My daughter is one of the best players on her basketball team.  Her coach is very patient and great with the kids, and I appreciate that he is a volunteer.  But he does something that irks the hell out of me.  He calls my daughter, “Beautiful”.  Of course that does not seem like something negative.  But when he says, “Alright, Good Shooter” to one of the boys and a second later says “Nice job, Beautiful” to her, it bothers me.  Maybe I am being ridiculous, but I think that if she is out there kicking the boys’ butts she should be “Good Shooter” like everybody else.  I cringe when, in a game, he tells her teammates to “throw it to the girl”.  I am one of those obnoxious sports moms who yells and cheers for her kids, so when I used her name while she was dribbling down the court, some kid’s father turned to me and said, “I thought her name was ‘The Girl’”.  If I had not been annoyed before, that pretty much sealed the deal.  

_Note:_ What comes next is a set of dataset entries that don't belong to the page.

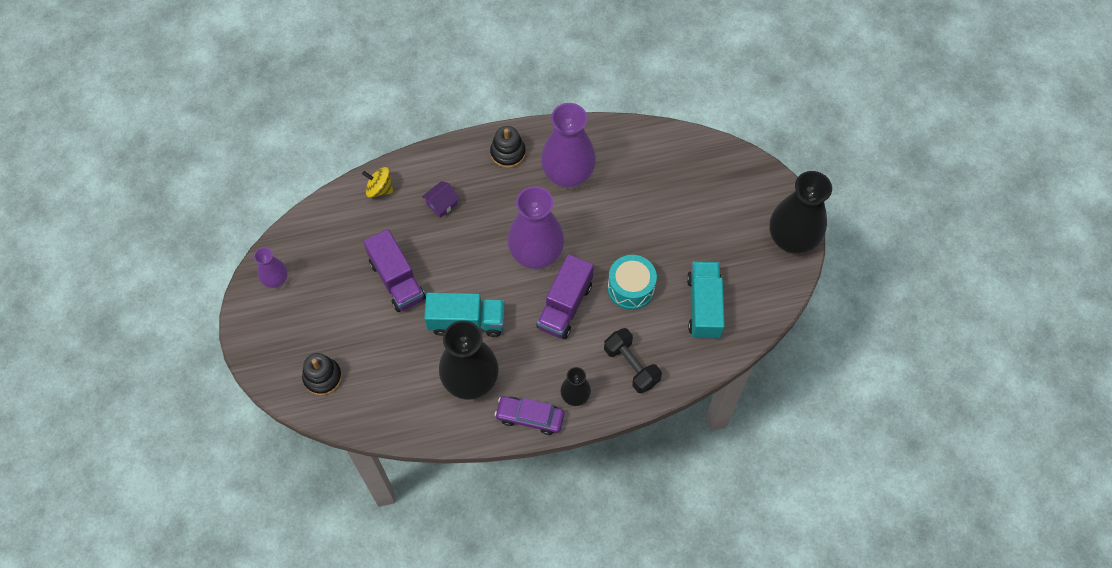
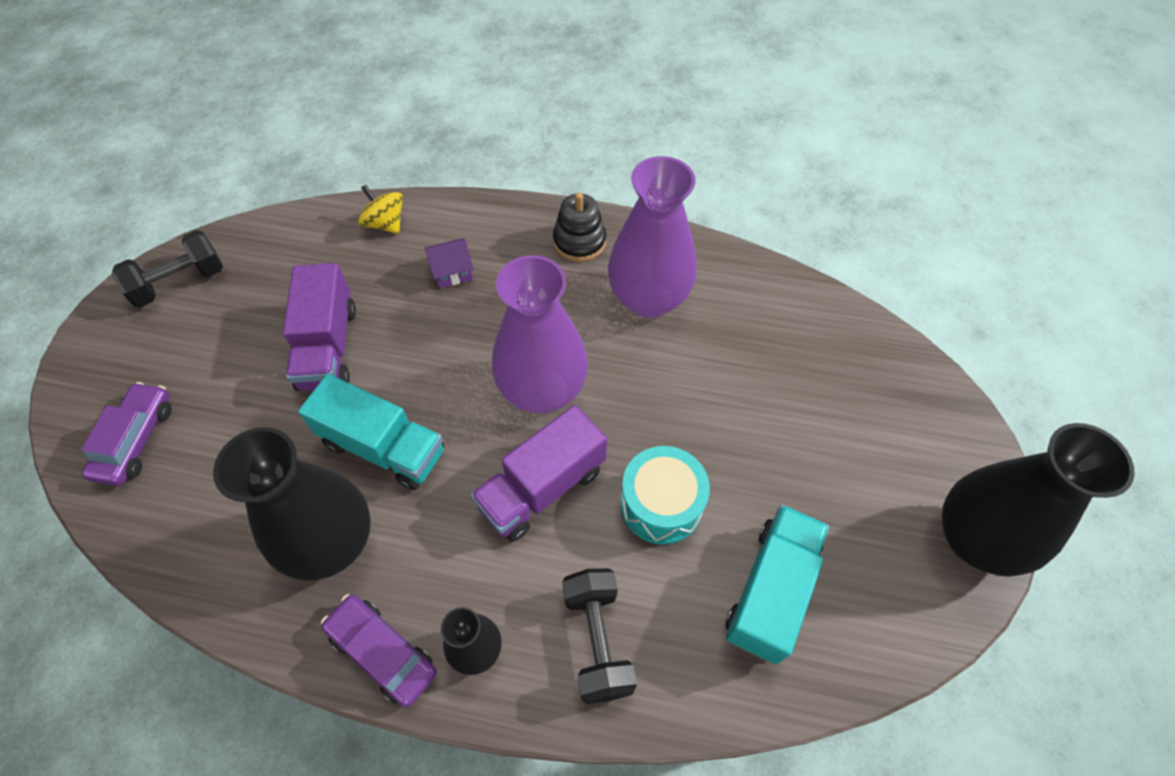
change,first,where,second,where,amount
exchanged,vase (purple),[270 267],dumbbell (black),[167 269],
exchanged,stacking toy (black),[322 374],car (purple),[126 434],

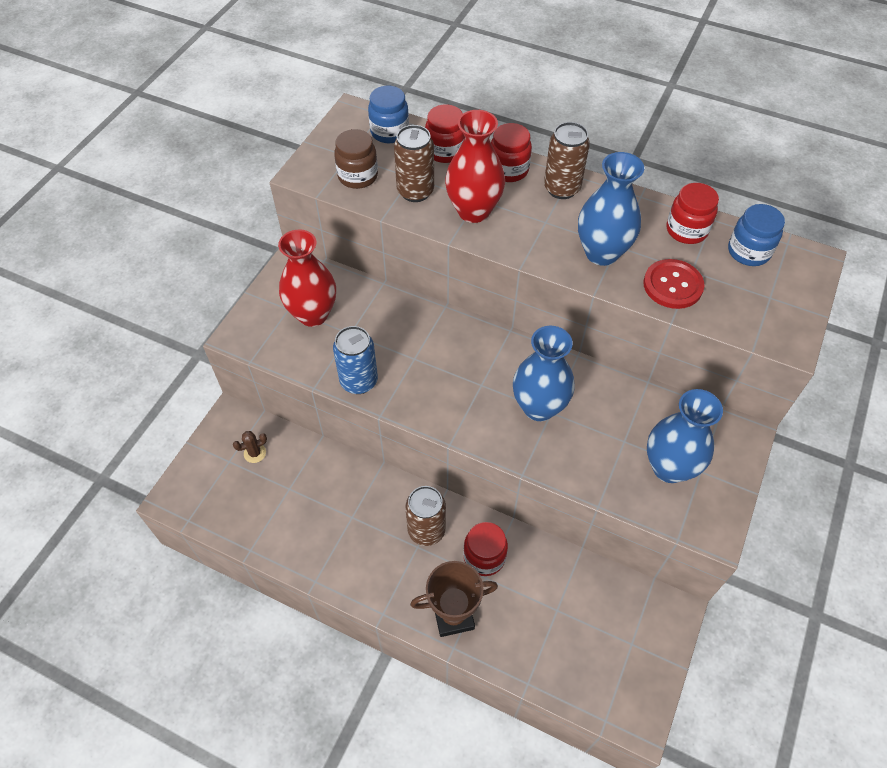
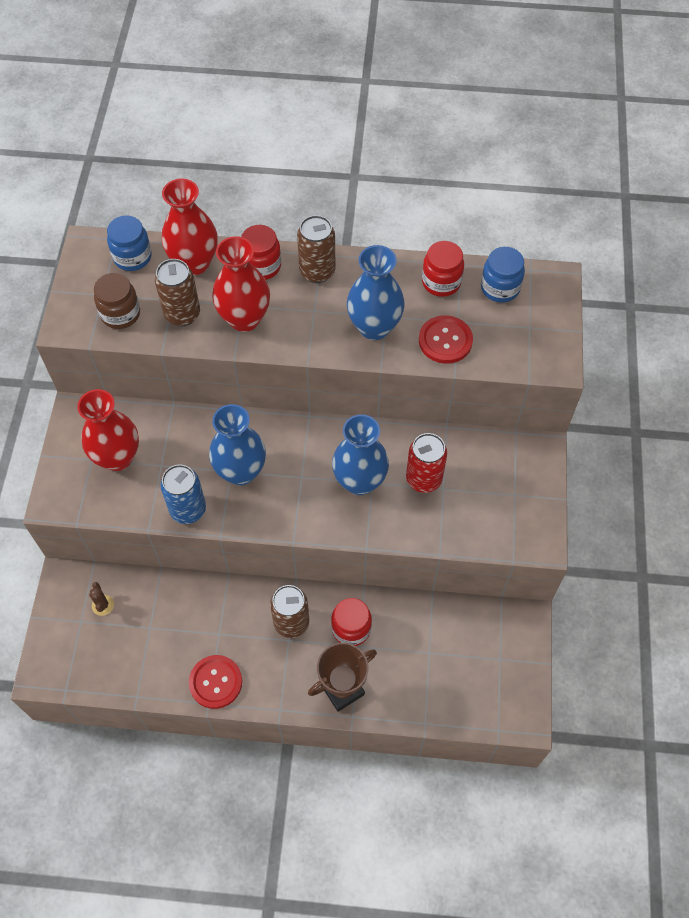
change,first,where,second,where,amount
exchanged,jar (red),[445 133],vase (red),[190 226],
relocated,vase (blue),[685 436],,[237 445],
spun,cactus (brown),[250 447],,[101 599],60 degrees counterclockwise
appeared,,,can (red),[426 463],
appeared,,,button (red),[215 682],

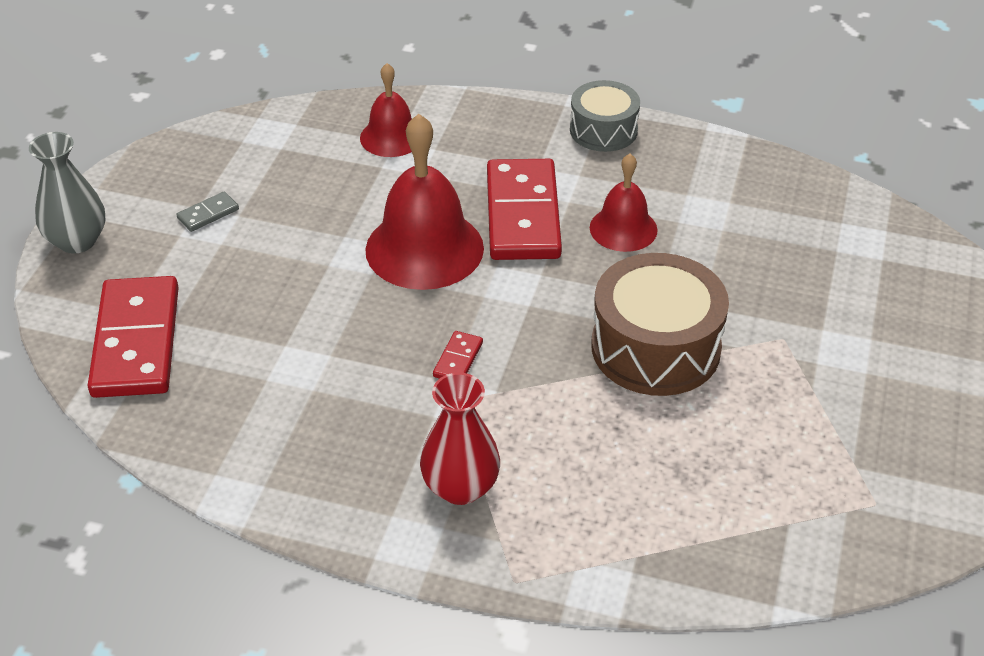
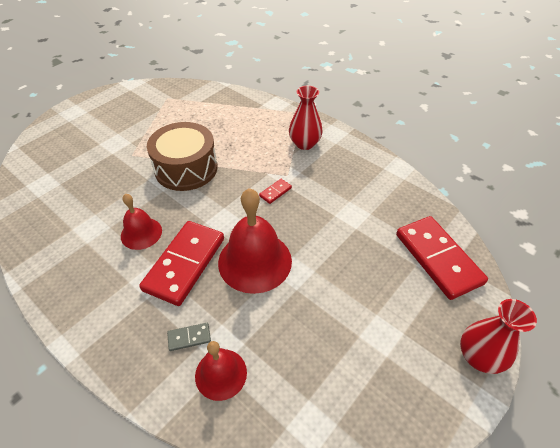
change,first,where,second,where,amount
missing,drum (grey),[605 116],,,
colour,vase (grey),[67 193],vase (red),[498 336],
relocated,domino (grey),[208 212],,[189 337],
spun,domino (red),[133 337],,[442 258],45 degrees counterclockwise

Yes, she is in a co-ed league full of boys, but she plays hard and does not even know the concept of special treatment.  Unfortunately, she is quickly learning it by default.  The other girl on her team is not a good player, and the coach frequently picks that poor girl up mid-game so that she can attempt a shot.  Of course, he does not pick up the boys who are not good players.  Girls who struggle in a room full of boys get special attention.  I should know better than to expect anything different, but that does not stop me from being irritated that my daughter is learning this lesson. 

As for me, I have two younger brothers who played football.  When I was little I wanted to play football, too.  My dad was adamant that it was not going to happen.  Not one to take "no" for an answer even then, I had to know why my brothers got to play and I did not.  The answer was, “You’re a girl.  You might hurt yourself.”  So, when I countered with the fact that my brothers could hurt themselves just as easily, I got an explanation that involved the female anatomy.  That was not okay with me, especially since I had yet to develop those particular parts.   

Later on, every time my dad and brothers would play a pick-up game of basketball, I wanted in.  I have no idea how many times I heard, “You can’t play, you’re a girl.”  Sometimes I would get so mad I would cry, further proving my girlness.

Little did they realize that their blocks would provide a wide-open playing field for my own daughter.  She gets to play anything she wants to play. 

Every time she kicks a boy’s butt at something, I smile. 

And every once in a while I kick a football, just to break out of my role.